[Saved data entries]
※
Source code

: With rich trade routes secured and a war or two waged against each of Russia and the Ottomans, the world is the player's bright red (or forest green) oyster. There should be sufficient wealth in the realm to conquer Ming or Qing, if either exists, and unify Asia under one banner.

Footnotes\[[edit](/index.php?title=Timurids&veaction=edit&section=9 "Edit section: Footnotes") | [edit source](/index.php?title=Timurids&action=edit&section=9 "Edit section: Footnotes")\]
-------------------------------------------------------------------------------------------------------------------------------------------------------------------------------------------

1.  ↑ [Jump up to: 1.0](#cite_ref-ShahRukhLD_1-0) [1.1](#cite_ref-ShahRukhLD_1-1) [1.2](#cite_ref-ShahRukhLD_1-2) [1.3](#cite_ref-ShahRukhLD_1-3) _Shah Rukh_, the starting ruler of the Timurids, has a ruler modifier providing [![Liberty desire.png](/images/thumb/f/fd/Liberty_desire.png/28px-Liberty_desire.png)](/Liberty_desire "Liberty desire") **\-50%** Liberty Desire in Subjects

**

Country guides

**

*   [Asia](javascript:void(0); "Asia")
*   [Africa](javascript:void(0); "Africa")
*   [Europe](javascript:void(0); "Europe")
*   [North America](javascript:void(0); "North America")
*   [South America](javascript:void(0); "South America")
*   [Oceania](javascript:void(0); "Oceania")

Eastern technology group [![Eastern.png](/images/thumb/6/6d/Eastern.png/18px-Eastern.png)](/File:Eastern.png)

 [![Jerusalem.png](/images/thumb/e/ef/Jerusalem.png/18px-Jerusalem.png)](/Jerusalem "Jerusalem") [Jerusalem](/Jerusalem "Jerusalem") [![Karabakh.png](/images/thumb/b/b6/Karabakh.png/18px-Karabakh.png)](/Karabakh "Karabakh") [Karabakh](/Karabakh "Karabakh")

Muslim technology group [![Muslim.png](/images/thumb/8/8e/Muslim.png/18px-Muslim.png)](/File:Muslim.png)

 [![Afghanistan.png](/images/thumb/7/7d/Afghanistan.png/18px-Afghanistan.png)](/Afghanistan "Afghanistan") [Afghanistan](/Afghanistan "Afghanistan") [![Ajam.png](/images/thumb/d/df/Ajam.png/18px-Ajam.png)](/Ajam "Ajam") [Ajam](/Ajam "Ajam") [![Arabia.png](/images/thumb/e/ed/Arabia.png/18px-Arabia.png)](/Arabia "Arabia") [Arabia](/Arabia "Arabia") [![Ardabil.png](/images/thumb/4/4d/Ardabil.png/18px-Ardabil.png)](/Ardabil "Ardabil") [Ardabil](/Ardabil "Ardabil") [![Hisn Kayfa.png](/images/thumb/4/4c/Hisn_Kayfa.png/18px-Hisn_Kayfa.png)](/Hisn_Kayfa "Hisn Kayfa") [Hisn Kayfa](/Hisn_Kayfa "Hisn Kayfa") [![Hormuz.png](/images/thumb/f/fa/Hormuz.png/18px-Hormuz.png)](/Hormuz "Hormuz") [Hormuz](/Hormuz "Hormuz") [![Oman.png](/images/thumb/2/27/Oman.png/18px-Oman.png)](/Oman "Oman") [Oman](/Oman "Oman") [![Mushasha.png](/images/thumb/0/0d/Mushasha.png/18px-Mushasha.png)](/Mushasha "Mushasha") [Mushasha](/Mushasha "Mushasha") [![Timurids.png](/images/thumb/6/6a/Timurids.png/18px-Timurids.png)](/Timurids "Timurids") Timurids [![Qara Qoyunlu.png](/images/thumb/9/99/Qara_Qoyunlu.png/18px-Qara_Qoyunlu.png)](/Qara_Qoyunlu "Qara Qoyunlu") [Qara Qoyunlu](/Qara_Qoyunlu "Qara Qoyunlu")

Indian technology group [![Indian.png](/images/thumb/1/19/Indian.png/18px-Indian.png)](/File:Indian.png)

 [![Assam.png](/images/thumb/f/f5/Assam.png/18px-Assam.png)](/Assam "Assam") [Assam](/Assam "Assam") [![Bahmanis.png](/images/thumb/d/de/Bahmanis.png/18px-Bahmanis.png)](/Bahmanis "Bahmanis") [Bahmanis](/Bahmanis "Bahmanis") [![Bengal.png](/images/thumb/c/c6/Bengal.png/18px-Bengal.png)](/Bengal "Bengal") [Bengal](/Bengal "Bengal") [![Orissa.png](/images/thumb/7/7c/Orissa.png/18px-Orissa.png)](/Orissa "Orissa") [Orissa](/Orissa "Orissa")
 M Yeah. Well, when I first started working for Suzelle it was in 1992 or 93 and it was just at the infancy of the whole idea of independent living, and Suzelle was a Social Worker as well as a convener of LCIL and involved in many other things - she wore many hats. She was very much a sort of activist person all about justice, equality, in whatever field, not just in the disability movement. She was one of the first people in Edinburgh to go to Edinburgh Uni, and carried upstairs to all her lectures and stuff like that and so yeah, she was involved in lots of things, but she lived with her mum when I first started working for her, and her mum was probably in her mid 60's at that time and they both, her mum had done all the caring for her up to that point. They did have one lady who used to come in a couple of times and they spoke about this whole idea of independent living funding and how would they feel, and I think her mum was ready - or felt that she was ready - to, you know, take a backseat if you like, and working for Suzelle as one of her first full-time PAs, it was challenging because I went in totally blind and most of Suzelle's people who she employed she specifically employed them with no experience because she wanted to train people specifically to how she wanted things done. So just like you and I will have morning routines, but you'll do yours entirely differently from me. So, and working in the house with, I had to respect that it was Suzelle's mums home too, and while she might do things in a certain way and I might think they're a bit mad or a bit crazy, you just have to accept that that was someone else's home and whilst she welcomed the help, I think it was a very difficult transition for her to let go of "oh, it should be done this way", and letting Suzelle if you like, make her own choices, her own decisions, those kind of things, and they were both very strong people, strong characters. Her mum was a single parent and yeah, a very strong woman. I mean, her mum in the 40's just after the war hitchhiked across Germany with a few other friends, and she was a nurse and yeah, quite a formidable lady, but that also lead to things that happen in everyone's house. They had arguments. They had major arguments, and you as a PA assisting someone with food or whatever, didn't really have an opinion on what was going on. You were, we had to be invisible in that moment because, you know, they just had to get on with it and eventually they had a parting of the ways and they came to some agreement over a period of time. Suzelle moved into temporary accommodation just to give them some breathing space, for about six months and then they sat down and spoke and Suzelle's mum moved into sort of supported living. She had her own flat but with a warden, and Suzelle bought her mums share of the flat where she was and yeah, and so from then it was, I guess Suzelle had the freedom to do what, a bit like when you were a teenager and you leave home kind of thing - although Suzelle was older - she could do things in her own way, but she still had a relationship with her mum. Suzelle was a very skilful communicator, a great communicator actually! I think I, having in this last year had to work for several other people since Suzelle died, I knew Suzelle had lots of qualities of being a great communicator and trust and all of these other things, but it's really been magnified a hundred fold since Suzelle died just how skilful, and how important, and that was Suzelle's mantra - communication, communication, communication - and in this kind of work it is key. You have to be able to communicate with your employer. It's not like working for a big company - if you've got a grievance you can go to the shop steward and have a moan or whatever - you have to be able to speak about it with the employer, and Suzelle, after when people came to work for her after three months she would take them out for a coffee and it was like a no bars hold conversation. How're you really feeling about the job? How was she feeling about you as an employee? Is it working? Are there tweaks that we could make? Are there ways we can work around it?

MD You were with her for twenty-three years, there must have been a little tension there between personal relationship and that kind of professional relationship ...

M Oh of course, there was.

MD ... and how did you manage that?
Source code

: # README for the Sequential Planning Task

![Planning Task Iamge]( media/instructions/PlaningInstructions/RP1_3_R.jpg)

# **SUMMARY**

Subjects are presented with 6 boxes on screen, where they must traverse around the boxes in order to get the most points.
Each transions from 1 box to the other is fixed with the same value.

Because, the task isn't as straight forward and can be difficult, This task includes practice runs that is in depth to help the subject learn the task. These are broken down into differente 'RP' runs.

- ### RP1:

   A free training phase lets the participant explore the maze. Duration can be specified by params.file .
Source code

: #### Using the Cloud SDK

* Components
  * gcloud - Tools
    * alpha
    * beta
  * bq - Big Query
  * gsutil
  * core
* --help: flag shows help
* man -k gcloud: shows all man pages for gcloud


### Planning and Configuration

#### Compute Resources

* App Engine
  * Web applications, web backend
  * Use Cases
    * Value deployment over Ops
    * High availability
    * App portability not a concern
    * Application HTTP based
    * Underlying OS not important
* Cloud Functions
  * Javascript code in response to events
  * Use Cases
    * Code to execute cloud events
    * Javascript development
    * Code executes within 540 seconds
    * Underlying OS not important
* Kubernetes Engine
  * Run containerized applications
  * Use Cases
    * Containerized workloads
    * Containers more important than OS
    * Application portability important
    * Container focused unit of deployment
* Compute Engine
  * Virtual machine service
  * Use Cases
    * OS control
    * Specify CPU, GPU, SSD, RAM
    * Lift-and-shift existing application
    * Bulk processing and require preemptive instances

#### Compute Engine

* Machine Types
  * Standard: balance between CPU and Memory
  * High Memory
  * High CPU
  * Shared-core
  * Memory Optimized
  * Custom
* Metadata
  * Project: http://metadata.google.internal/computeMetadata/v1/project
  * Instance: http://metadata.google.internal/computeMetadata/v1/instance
※
WHAT THE TASK ASKS: List every line in the listing that contains the string "Memory" and copy each one in full. Case counts.

EXERCISE OUTPUT:
  * Standard: balance between CPU and Memory
  * High Memory
  * Memory Optimized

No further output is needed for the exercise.